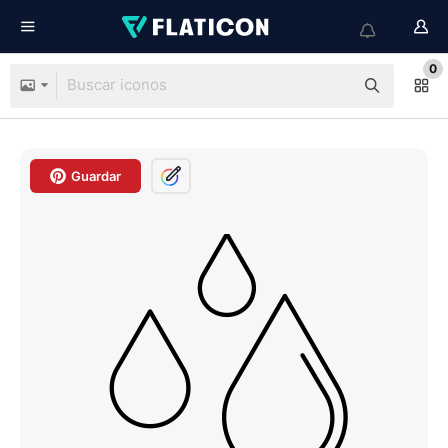
0
Guardar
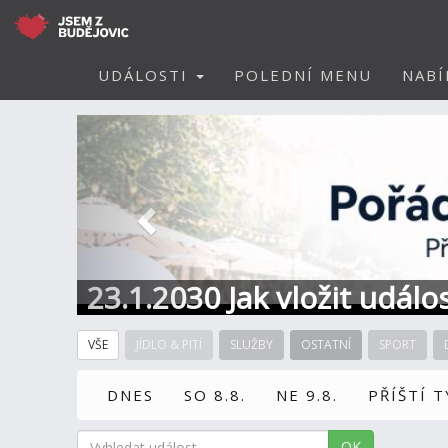
UDÁLOSTI
POLEDNÍ MENU
NABÍ
Předchozí
23.1.2030 Jak vložit událo
VŠE
JÍDLO & PITÍ
SLUŽBY
OSTATNÍ
SPORT
DNES
SO 8.8.
NE 9.8.
PŘÍŠTÍ 
OK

EXERCISE OBJECTIVE: Retype, exactly as written, each line from the one containing "POLEDNÍ MENU" through the last line of the listing above, and leave out all other lines.

TASK SOLUTION:
POLEDNÍ MENU
NABÍ
Předchozí
23.1.2030 Jak vložit událo
VŠE
JÍDLO & PITÍ
SLUŽBY
OSTATNÍ
SPORT
DNES
SO 8.8.
NE 9.8.
PŘÍŠTÍ 
OK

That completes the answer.